§ Input data:
┄┄┄┄┄┄

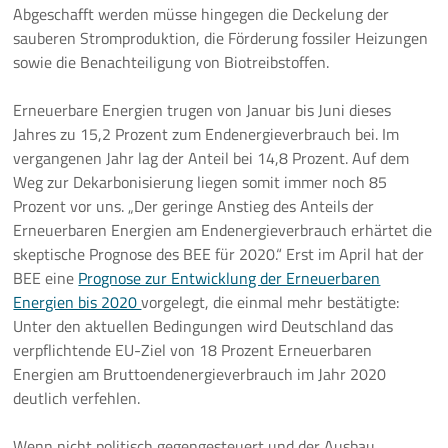
Abgeschafft werden müsse hingegen die Deckelung der
sauberen Stromproduktion, die Förderung fossiler Heizungen
sowie die Benachteiligung von Biotreibstoffen.
Erneuerbare Energien trugen von Januar bis Juni dieses
Jahres zu 15,2 Prozent zum Endenergieverbrauch bei. Im
vergangenen Jahr lag der Anteil bei 14,8 Prozent. Auf dem
Weg zur Dekarbonisierung liegen somit immer noch 85
Prozent vor uns. „Der geringe Anstieg des Anteils der
Erneuerbaren Energien am Endenergieverbrauch erhärtet die
skeptische Prognose des BEE für 2020.“ Erst im April hat der
BEE eine
Prognose zur Entwicklung der Erneuerbaren
Energien bis 2020
vorgelegt, die einmal mehr bestätigte:
Unter den aktuellen Bedingungen wird Deutschland das
verpflichtende EU-Ziel von 18 Prozent Erneuerbaren
Energien am Bruttoendenergieverbrauch im Jahr 2020
deutlich verfehlen.
Wenn nicht politisch gegengesteuert und der Ausbau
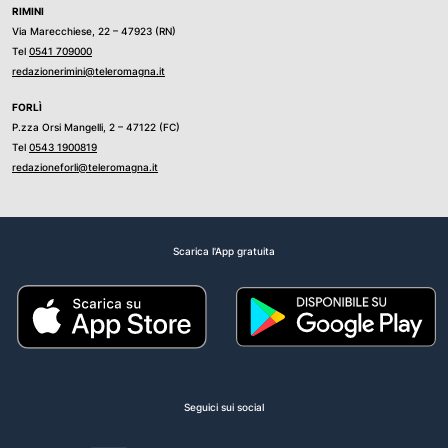
RIMINI
Via Marecchiese, 22 – 47923 (RN)
Tel
0541 709000
redazionerimini@teleromagna.it
FORLÌ
P.zza Orsi Mangelli, 2 – 47122 (FC)
Tel
0543 1900819
redazioneforli@teleromagna.it
Scarica l'App gratuita
Seguici sui social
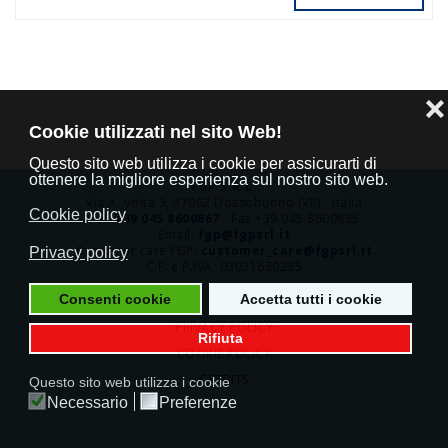
❌
Cookie utilizzati nel sito Web!
Questo sito web utilizza i cookie per assicurarti di
ottenere la migliore esperienza sul nostro sito web.
FGP S.R.L.
Via A. Volta 3, 37062 Dossobuono (VR) - Italia
Cookie policy
Tel.
+39 045 8600867
- Fax +39 045 8600835
Email:
fgp@fgpsrl.it
Customer care FGP:
customer_care@fgpsrl.it
Privacy policy
C.F. e P.IVA: 03021630235
Consenti cookie
Accetta tutti i cookie
PRIVACY POLICY
Rifiuta
COOKIE POLICY
CREDITS
Questo sito web utilizza i cookie
Necessario
Preferenze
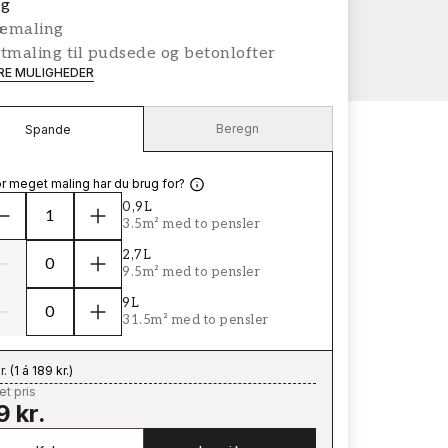
g
æmaling
tmaling til pudsede og betonlofter
ERE MULIGHEDER
Beregn
Spande
r meget maling har du brug for?
0,9L
3.5m² med to pensler
2,7L
9.5m² med to pensler
9L
31.5m² med to pensler
r.
(
1 á 189 kr.
)
t pris
9 kr.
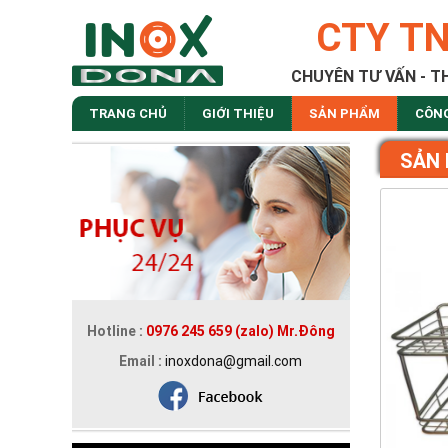
CTY T
CHUYÊN TƯ VẤN - T
TRANG CHỦ
GIỚI THIỆU
SẢN PHẨM
CÔN
SẢN
Hotline :
0976 245 659 (zalo) Mr.Đông
Email :
inoxdona@gmail.com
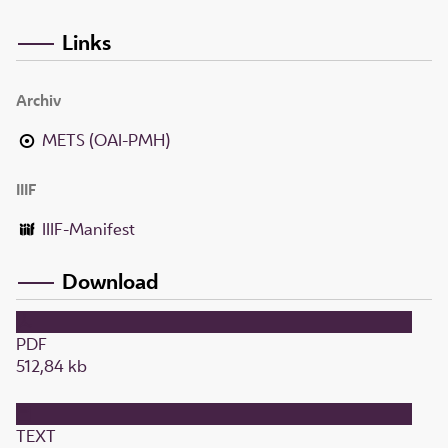
Links
Archiv
METS (OAI-PMH)
IIIF
IIIF-Manifest
Download
PDF
512,84 kb
TEXT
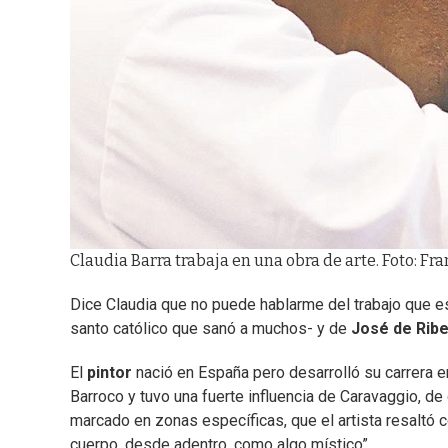
Claudia Barra trabaja en una obra de arte. Foto: Fra
Dice Claudia que no puede hablarme del trabajo que e
santo católico que sanó a muchos- y de
José de Rib
El
pintor
nació en España pero desarrolló su carrera en
Barroco y tuvo una fuerte influencia de Caravaggio, de
marcado en zonas específicas, que el artista resaltó c
cuerpo, desde adentro, como algo místico”.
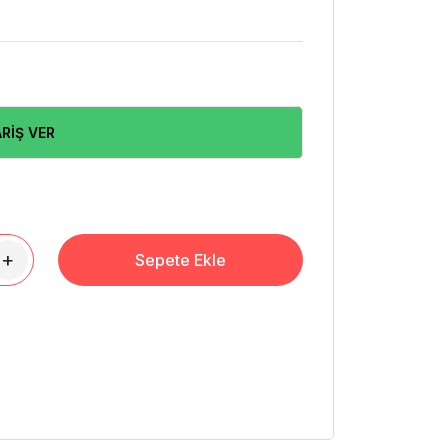
RİŞ VER
+
Sepete Ekle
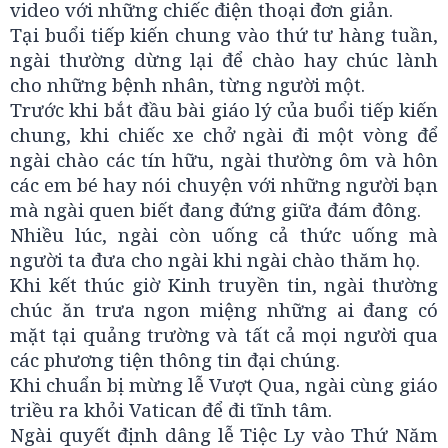
video với những chiếc điện thoại đơn giản.
Tại buổi tiếp kiến chung vào thứ tư hàng tuần,
ngài thường dừng lại để chào hay chúc lành
cho những bệnh nhân, từng người một.
Trước khi bắt đầu bài giáo lý của buổi tiếp kiến
chung, khi chiếc xe chở ngài đi một vòng để
ngài chào các tín hữu, ngài thường ôm và hôn
các em bé hay nói chuyện với những người bạn
mà ngài quen biết đang đứng giữa đám đông.
Nhiều lúc, ngài còn uống cả thức uống mà
người ta đưa cho ngài khi ngài chào thăm họ.
Khi kết thúc giờ Kinh truyền tin, ngài thường
chúc ăn trưa ngon miệng những ai đang có
mặt tại quảng trường và tất cả mọi người qua
các phương tiện thông tin đại chúng.
Khi chuẩn bị mừng lễ Vượt Qua, ngài cùng giáo
triều ra khỏi Vatican để đi tĩnh tâm.
Ngài quyết định dâng lễ Tiệc Ly vào Thứ Năm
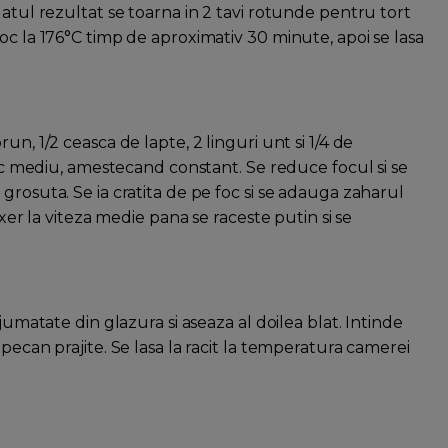
uatul rezultat se toarna in 2 tavi rotunde pentru tort
oc la 176°C timp de aproximativ 30 minute, apoi se lasa
n, 1/2 ceasca de lapte, 2 linguri unt si 1/4 de
 foc mediu, amestecand constant. Se reduce focul si se
grosuta. Se ia cratita de pe foc si se adauga zaharul
ixer la viteza medie pana se raceste putin si se
jumatate din glazura si aseaza al doilea blat. Intinde
pecan prajite. Se lasa la racit la temperatura camerei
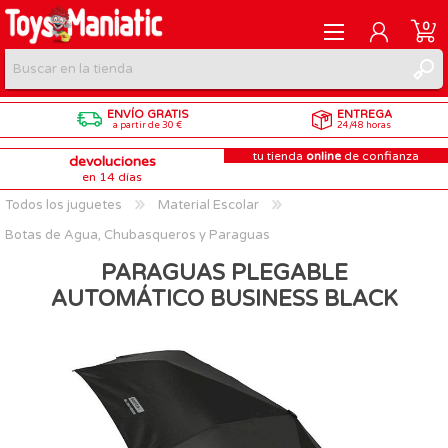
0
ENVÍO GRATIS
ENTREGA
REGISTRARME
a partir de 30 €
24/48 horas
tu tienda
online
de confianza
devoluciones
INICIAR SESIÓN
en 14 días
Todos los juguetes
Material Escolar
Botas de Agua, Chubasqueros y Paraguas
PARAGUAS PLEGABLE
AUTOMÁTICO BUSINESS BLACK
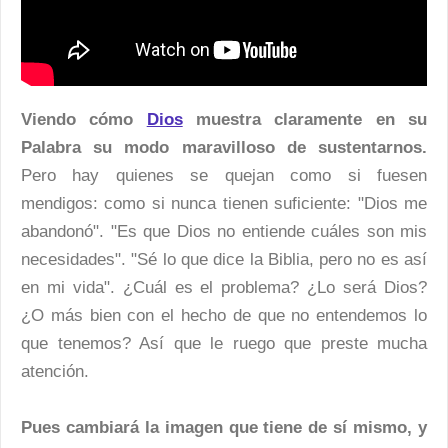
Viendo cómo
Dios
muestra claramente en su
Palabra su modo maravilloso de sustentarnos.
Pero hay quienes se quejan como si fuesen
mendigos: como si nunca tienen suficiente: "Dios me
abandonó". "Es que Dios no entiende cuáles son mis
necesidades". "Sé lo que dice la Biblia, pero no es así
en mi vida". ¿Cuál es el problema? ¿Lo será Dios?
¿O más bien con el hecho de que no entendemos lo
que tenemos? Así que le ruego que preste mucha
atención.
Pues cambiará la imagen que tiene de sí mismo, y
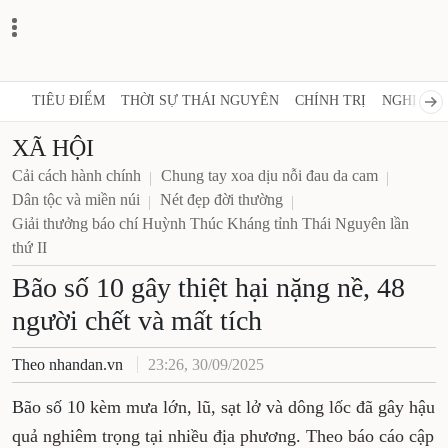
TIÊU ĐIỂM
THỜI SỰ THÁI NGUYÊN
CHÍNH TRỊ
NGHỊ QUY
XÃ HỘI
Cải cách hành chính
Chung tay xoa dịu nỗi đau da cam
Dân tộc và miền núi
Nét đẹp đời thường
Giải thưởng báo chí Huỳnh Thúc Kháng tỉnh Thái Nguyên lần
thứ II
Bão số 10 gây thiệt hại nặng nề, 48
người chết và mất tích
Theo nhandan.vn
23:26, 30/09/2025
Bão số 10
kèm mưa lớn, lũ, sạt lở và dông lốc đã gây hậu
quả nghiêm trọng tại nhiều địa phương. Theo báo cáo cập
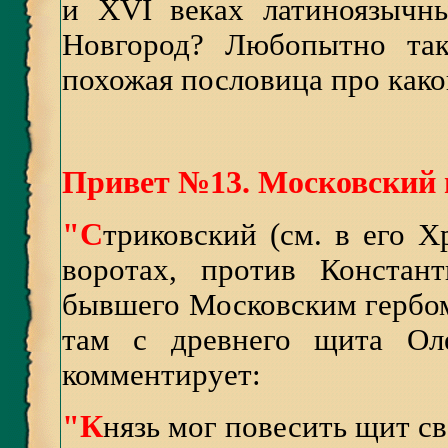
и XVI веках латиноязычн
Новгород? Любопытно так
похожая пословица про како
Привет №13. Московский 
"С
триковский (см. в его Хр
воротах, против Констант
бывшего Московским гербом,
там с древнего щита Оле
комментирует:
"К
нязь мог повесить щит св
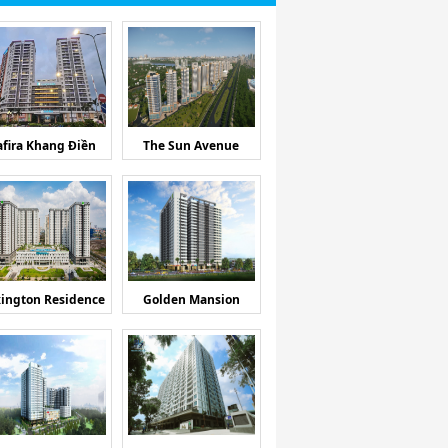
afira Khang Điền
The Sun Avenue
ington Residence
Golden Mansion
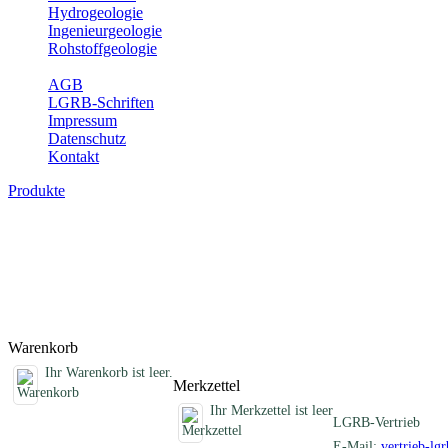
Hydrogeologie
Ingenieurgeologie
Rohstoffgeologie
Service
AGB
LGRB-Schriften
Impressum
Datenschutz
Kontakt
Produkte
Sonstige Produkte des Fachbereichs Erdb
Hier finden Sie Sonderprodukte wie Infomaterial, Daten-CDs, Poster 
Titel
Produktliste wird geladen ...
Titel
Warenkorb
Ihr Warenkorb ist leer.
Merkzettel
Ihr Merkzettel ist leer
LGRB-Vertrieb
E-Mail:
vertrieb-lg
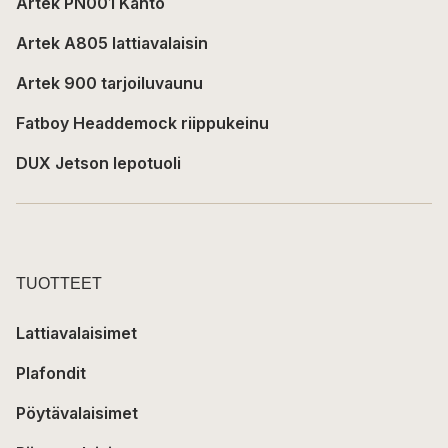
Artek PN001 Kanto
Artek A805 lattiavalaisin
Artek 900 tarjoiluvaunu
Fatboy Headdemock riippukeinu
DUX Jetson lepotuoli
TUOTTEET
Lattiavalaisimet
Plafondit
Pöytävalaisimet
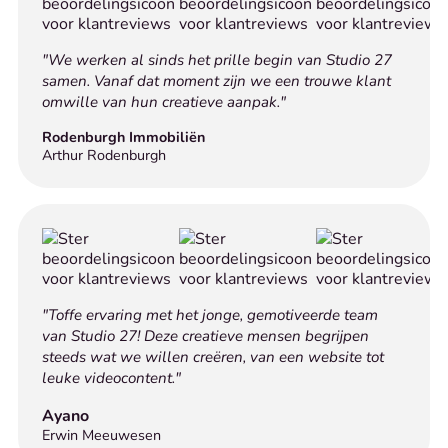
"We werken al sinds het prille begin van Studio 27
samen. Vanaf dat moment zijn we een trouwe klant
omwille van hun creatieve aanpak."
Rodenburgh Immobiliën
Arthur Rodenburgh
"Toffe ervaring met het jonge, gemotiveerde team
van Studio 27! Deze creatieve mensen begrijpen
steeds wat we willen creëren, van een website tot
leuke videocontent."
Ayano
Erwin Meeuwesen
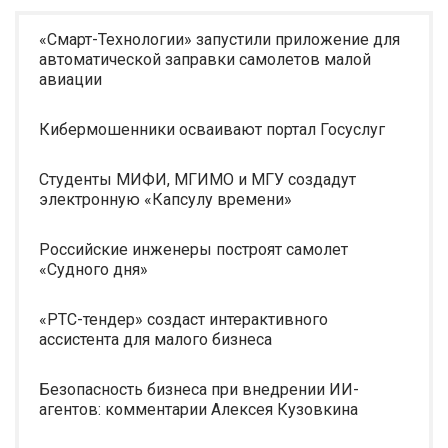
«Смарт-Технологии» запустили приложение для
автоматической заправки самолетов малой
авиации
Кибермошенники осваивают портал Госуслуг
Студенты МИФИ, МГИМО и МГУ создадут
электронную «Капсулу времени»
Российские инженеры построят самолет
«Судного дня»
«РТС-тендер» создаст интерактивного
ассистента для малого бизнеса
Безопасность бизнеса при внедрении ИИ-
агентов: комментарии Алексея Кузовкина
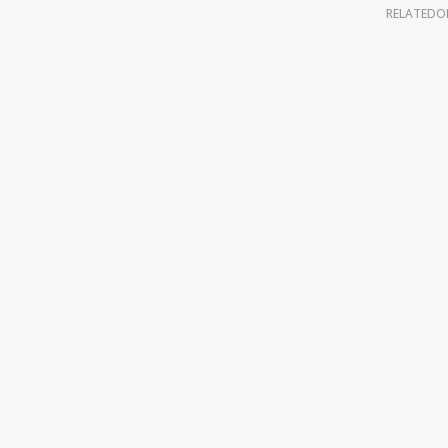
RELATEDO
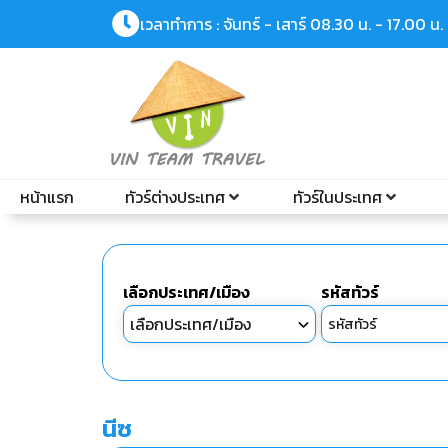
เวลาทำการ : จันทร์ - เสาร์ 08.30 น. - 17.00 น.
หน้าแรก
ทัวร์ต่างประเทศ
ทัวร์ในประเทศ
เลือกประเทศ/เมือง
รหัสทัวร์
นีซ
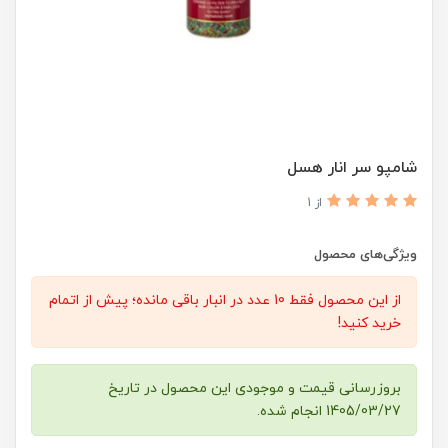
شامپو سر انار هسل
از 1
ویژگی‌های محصول
از این محصول فقط 10 عدد در انبار باقی مانده؛ پیش از اتمام
خرید کنید!
بروزرسانی قیمت و موجودی این محصول در تاریخ
1405/03/27 انجام شده.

┄┄┄┄┄┄

Return each line of the data above that includes the word "creatieve".

§ Your solution:
omwille van hun creatieve aanpak."
van Studio 27! Deze creatieve mensen begrijpen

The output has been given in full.